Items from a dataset
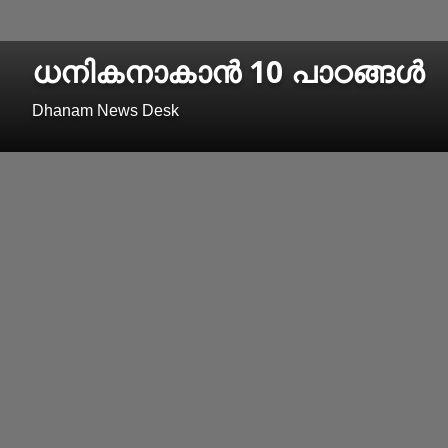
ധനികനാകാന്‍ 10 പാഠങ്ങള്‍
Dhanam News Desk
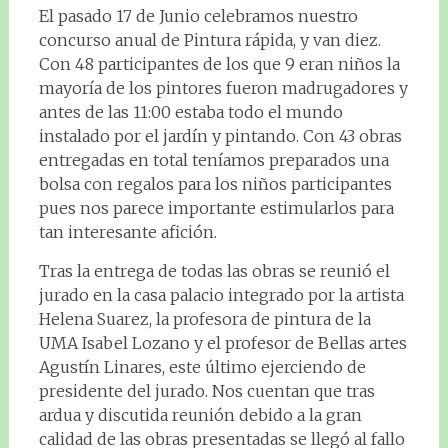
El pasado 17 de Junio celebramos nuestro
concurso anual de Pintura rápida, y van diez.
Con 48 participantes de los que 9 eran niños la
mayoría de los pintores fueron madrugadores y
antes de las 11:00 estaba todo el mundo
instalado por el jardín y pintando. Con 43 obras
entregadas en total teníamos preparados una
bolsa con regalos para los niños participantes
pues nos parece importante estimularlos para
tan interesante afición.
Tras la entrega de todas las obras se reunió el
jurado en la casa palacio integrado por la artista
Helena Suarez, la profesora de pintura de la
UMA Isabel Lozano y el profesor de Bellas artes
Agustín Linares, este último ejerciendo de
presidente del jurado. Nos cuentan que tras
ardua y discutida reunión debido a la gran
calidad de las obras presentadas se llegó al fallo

* * *

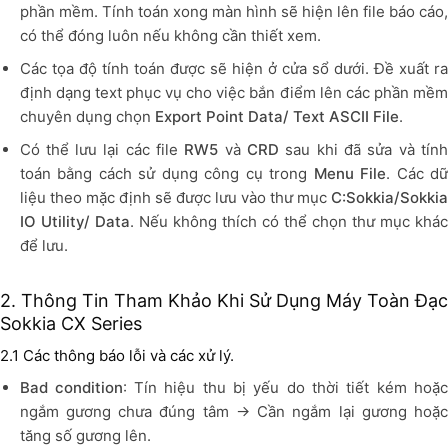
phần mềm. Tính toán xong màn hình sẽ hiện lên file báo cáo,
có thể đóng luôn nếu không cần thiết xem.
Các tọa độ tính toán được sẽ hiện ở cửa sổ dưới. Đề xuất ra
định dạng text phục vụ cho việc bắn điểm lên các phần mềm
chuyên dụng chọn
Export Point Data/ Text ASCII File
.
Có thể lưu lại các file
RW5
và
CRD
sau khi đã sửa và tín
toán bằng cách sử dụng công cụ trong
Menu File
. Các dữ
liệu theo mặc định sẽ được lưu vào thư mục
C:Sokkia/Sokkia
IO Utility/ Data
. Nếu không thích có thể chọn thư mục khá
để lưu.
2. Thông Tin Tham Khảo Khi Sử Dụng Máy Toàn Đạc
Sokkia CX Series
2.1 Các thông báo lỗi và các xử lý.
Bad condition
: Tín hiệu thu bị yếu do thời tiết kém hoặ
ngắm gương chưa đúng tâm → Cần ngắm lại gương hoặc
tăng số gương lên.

...

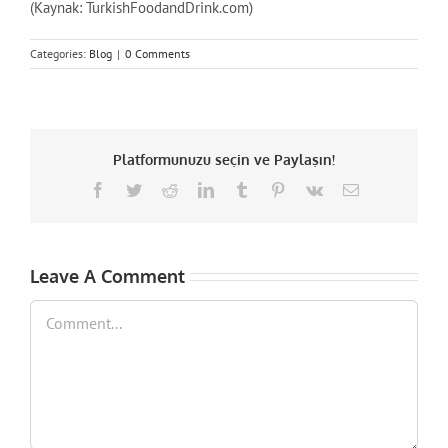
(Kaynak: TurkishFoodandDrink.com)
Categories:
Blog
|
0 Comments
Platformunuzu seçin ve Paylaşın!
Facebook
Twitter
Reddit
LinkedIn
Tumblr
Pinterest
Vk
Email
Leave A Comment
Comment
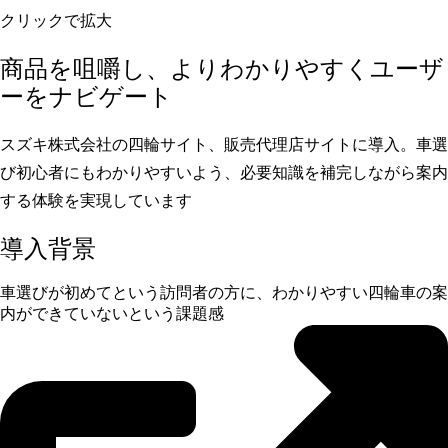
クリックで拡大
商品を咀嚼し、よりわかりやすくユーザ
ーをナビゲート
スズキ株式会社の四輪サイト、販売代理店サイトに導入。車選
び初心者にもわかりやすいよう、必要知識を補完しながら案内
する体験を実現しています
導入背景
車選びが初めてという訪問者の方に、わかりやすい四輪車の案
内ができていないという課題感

TASK OBJECTIVE
Begin at the line above that has "liệu theo mặc định sẽ được lưu vào thư mục" and stop after the line that has "tiết kém hoặ", copying each line exactly and adding nothing else.

EXERCISE OUTPUT
liệu theo mặc định sẽ được lưu vào thư mục
C:Sokkia/Sokkia
IO Utility/ Data
. Nếu không thích có thể chọn thư mục khá
để lưu.
2. Thông Tin Tham Khảo Khi Sử Dụng Máy Toàn Đạc
Sokkia CX Series
2.1 Các thông báo lỗi và các xử lý.
Bad condition
: Tín hiệu thu bị yếu do thời tiết kém hoặ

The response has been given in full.